ORDER
U.L. Bhat, J. (President)
1. The impugned order has been passed against M/s. Swastik Surfactants (earlier M/s. Swastik Household and Industrial Products (for short, SHIP), a division of M/s. Ambalal Sarabhai Enterprises Ltd. (for short, ASEL), the factories being situated in the States of Maharashtra, Gujarat and Madras and M/s. Swastik Surfactants Ltd. (earlier M/s. Whitco Ltd.), factory in Gujarat. Two appeals have been filed by SHIP and ASEL and one appeal has been filed by Collector of Central Excise, Madras. There are five cross objections in departmental appeal. The period covered by the show cause notice is November, 1981 to November, 1986. The show cause notice invoked larger period of limitation under Section 11A(1) of the Central Excises Act, 1944. In the impugned order the Collector held that the larger period of limitation could not be validly invoked and demand should be confirmed only for the period within six months prior to the date of the show cause notice. The Collector also held that penalty could not be imposed in the facts and circumstances of the case. He, however, held that the eight marketing companies through whom the manufacturers were effecting sales should be treated as related persons and the manufacturer should pay duty on the assessable value arrived at on the basis of the prices at which independent wholesale dealers buy the product from the eight marketing companies. He directed the Assistant Collector to work out the actual amount of duty.
2. The appeal by the Revenue relates only to two questions. The Collector directed that the additional consideration which flowed to the manufacturers should be added to the cum-duty price and the assessable value should be worked out on that basis. The Department contends that the additional consideration must be added to the assessable value and not cum-duty price. That the view taken by the Collector is correct is seen from the decision of the Tribunal in Express Rubber Products, 1988 (24) RLT 482 (T) : 1998 (75) ECR 129 (T).

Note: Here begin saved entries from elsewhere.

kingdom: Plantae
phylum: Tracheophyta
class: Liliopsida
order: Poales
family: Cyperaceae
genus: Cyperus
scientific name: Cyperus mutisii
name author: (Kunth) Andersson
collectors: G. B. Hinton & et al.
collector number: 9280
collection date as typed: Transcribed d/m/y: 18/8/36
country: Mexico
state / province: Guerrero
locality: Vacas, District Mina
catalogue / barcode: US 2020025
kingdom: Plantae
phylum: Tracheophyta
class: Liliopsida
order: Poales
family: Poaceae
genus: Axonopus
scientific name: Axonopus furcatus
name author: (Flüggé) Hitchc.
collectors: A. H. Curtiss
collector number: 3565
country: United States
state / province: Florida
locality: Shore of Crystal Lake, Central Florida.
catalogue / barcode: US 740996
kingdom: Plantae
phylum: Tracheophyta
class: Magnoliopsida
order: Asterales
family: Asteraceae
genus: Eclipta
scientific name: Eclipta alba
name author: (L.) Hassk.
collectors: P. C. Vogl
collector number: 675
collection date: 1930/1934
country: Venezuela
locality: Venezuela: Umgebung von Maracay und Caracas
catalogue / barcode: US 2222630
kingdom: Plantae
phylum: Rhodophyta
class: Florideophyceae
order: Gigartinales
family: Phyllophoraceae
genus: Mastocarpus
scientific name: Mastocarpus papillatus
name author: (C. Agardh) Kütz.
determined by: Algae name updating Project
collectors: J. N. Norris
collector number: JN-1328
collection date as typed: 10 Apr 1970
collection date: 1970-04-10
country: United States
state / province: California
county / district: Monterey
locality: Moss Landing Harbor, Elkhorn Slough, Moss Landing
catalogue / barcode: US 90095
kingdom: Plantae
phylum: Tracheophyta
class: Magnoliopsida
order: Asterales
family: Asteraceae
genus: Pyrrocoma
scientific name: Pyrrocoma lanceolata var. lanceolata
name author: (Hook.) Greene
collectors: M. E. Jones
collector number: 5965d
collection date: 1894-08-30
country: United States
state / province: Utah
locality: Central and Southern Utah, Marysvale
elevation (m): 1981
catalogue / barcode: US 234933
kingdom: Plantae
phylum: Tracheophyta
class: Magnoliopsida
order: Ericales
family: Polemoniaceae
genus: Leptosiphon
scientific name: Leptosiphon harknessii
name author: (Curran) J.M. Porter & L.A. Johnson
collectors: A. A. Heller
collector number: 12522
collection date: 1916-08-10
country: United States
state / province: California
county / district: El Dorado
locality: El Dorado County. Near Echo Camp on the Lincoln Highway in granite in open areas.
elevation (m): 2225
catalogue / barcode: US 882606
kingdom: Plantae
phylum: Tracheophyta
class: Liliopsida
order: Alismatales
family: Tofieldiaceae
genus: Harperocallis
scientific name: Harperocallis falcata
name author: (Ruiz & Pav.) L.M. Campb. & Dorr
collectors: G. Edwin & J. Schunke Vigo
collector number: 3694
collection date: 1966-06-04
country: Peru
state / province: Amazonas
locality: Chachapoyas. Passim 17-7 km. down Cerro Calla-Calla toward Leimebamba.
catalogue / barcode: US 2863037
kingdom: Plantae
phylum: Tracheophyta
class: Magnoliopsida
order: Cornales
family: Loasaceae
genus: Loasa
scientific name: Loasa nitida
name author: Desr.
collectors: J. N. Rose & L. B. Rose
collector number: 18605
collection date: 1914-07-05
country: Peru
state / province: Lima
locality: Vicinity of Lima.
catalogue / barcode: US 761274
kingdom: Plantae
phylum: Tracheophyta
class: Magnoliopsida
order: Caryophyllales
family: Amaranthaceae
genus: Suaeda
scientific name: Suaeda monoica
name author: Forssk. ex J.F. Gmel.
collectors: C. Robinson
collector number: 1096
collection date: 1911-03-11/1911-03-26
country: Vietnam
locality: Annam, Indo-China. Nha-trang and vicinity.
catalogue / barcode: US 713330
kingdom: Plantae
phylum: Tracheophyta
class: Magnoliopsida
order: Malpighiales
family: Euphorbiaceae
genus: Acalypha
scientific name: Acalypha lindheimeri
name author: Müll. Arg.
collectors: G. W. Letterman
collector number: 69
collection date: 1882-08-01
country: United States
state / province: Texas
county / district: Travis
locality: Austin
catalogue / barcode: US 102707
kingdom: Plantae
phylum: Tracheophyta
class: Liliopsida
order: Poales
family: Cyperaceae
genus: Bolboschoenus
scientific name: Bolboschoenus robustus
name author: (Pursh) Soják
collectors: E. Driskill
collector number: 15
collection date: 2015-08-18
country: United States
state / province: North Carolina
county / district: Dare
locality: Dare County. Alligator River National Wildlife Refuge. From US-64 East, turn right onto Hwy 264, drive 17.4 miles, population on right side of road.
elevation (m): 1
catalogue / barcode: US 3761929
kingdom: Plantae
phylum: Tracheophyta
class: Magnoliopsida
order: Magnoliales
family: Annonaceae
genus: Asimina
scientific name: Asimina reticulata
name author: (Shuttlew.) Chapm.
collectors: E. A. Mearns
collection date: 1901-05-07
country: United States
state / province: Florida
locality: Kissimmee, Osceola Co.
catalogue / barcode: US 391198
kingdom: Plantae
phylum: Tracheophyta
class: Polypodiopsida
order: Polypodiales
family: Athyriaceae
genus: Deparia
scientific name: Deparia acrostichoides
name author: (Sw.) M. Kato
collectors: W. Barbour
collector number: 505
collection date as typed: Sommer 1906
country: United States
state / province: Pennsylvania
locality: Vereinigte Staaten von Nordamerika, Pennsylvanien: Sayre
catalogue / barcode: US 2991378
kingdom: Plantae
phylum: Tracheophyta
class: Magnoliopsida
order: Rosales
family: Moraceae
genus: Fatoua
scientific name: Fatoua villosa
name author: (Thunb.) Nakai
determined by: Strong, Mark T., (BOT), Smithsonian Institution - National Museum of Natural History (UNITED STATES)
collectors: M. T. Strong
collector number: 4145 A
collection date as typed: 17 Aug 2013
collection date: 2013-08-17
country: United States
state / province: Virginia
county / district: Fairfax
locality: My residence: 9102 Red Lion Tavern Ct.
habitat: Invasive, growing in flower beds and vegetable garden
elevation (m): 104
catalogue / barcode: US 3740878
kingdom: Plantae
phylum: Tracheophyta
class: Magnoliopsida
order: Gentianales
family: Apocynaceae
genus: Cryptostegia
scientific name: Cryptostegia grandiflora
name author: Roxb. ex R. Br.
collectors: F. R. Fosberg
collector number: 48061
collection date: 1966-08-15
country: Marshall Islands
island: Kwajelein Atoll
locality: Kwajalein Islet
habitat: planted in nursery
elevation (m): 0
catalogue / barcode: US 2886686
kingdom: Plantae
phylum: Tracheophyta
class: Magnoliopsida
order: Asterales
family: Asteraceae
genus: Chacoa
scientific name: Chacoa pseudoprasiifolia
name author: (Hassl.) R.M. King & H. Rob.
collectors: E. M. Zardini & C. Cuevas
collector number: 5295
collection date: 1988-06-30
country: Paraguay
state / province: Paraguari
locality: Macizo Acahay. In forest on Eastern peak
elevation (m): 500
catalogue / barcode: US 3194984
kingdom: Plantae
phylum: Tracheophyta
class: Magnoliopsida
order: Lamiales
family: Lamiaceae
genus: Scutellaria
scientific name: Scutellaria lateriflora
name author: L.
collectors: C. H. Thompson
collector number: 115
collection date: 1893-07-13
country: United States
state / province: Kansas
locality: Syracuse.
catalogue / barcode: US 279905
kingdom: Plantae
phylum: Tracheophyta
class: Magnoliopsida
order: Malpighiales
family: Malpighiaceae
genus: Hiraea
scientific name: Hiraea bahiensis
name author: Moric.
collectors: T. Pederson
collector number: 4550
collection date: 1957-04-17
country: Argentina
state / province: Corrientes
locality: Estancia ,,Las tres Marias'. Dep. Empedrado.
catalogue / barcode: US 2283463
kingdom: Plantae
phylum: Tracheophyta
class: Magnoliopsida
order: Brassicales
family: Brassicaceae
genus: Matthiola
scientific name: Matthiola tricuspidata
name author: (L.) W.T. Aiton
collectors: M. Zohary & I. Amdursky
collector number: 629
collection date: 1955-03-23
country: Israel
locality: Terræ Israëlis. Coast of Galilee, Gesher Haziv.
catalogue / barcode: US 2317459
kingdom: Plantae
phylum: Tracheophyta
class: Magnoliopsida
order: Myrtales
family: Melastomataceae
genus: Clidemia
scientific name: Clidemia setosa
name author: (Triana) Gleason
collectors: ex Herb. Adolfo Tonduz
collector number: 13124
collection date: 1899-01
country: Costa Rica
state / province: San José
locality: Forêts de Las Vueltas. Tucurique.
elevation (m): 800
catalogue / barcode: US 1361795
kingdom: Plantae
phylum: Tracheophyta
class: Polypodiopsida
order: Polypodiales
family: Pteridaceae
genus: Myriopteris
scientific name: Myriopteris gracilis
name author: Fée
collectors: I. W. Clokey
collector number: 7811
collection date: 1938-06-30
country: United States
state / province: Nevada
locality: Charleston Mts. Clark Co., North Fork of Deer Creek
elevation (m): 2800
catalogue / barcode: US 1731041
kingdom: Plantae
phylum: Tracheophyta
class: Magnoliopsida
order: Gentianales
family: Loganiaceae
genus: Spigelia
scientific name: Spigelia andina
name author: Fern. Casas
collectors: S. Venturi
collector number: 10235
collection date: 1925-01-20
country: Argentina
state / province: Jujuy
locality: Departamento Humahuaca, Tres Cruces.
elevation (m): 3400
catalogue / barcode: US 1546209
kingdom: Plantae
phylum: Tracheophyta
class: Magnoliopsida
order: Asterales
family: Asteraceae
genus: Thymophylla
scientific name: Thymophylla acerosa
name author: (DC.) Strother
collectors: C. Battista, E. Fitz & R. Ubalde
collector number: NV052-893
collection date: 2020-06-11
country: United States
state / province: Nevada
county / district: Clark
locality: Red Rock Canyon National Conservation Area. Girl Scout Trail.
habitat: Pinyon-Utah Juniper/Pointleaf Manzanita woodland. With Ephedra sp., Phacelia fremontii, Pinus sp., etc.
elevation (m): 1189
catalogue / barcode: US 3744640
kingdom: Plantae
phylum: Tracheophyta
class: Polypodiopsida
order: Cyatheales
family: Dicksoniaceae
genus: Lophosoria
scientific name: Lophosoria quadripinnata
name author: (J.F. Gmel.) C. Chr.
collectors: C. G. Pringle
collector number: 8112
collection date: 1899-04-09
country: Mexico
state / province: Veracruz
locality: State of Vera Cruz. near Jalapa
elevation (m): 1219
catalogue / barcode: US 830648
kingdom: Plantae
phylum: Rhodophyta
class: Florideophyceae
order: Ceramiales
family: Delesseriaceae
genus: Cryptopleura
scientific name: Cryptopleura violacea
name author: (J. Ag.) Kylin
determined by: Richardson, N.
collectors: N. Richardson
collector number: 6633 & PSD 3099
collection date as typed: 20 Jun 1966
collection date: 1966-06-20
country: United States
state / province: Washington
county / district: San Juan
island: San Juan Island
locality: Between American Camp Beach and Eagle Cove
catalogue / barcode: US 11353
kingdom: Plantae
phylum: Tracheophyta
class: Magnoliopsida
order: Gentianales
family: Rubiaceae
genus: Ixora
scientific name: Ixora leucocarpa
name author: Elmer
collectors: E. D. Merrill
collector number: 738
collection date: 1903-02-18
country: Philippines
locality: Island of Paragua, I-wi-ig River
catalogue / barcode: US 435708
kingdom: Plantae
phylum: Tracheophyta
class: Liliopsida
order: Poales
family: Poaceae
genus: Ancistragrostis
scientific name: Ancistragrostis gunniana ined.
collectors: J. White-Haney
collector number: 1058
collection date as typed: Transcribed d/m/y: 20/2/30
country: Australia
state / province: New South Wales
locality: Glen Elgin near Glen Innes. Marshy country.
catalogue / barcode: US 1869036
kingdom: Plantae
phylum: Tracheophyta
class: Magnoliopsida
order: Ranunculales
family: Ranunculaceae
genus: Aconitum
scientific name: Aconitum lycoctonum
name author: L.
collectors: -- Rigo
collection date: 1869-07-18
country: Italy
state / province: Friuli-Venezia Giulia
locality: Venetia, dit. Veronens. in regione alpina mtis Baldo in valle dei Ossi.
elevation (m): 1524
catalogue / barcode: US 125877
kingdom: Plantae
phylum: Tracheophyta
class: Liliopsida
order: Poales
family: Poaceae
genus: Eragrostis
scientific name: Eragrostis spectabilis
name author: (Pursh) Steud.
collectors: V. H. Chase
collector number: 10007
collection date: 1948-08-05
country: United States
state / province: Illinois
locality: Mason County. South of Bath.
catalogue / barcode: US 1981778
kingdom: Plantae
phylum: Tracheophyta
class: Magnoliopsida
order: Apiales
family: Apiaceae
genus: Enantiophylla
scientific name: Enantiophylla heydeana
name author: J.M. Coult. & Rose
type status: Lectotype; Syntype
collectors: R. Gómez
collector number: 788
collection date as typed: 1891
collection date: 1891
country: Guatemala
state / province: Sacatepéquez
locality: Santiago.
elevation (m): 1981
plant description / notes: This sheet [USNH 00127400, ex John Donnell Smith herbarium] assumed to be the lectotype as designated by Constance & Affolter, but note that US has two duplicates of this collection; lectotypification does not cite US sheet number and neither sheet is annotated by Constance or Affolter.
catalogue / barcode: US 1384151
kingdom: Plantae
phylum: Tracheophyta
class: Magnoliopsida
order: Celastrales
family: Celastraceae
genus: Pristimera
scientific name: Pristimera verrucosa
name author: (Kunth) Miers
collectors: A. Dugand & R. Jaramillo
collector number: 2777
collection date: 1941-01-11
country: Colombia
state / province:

3. The second aspect urged by the Revenue relates to the non-imposition of penalty by the Collector. In this connection, we may advert to the relevant paragraphs in the impugned order. The show cause notice alleged suppression and misstatement of facts relating to the marketing arrangement made by the manufacturers. In paragraph 107, the Collector indicated that after making substantial enquiries on an earlier occasion, the Department had held that the marketing companies cannot be treated as related persons and this finding was confirmed by the Collector (Appeals). The Collector stated in paragraph 108 that the manufacturers furnished all relevant information asked for from time to time and, therefore, cannot be held guilty of suppression or misstatement of facts. The Collector also pointed out the position prevailing prior to the Bombay Tyre International Ltd. [1983 ECR 1627D (SC) : ECR C 663 (SC)] case in regard to the deductibility of post manufacturing expenses. On consideration of all these circumstances, he held that the larger period of limitation could not be invoked. Dealing with the aspect of penalty, he held in paragraph 121 that there was no evidence pointing to clandestine removal or breach of observance of various excise procedures and formalities and, therefore, charge of contravention of Rules 9(1), 52A, 53, 173C, 173F, 173G and 226 of the Central Excise Rules, 1944 is not proved. It was in this view that he refrained from imposing penalty.
4. The various facts on the basis of which the above findings were recorded are not in challenge. If these facts are taken into consideration, it would be clear that there urns no contravention of the rules as alleged. On the aspect of intention to evade duty, the Collector has referred to the legal position prior to the Bombay Tyre International Ltd. case. In the facts and circumstances, the Collector found intention to evade cannot be inferred. There is nothing in the circumstances to indicate that the view taken is erroneous and a contrary view should have been taken. In this view, we do not agree that this was a fit case for imposition of penalty. Therefore, appeal No. E/2688/90-A has to be set dismissed.
5. Learned Counsel for the appellants in appeal No. E/3305/89-A and 3328/89-A submits that the appellant desires to withdraw the appeals as well as the cross-objections filed in the revenue appeal.
6. All the appeals and the cross-objections are dismissed.
Pronounced and dictated in the open court.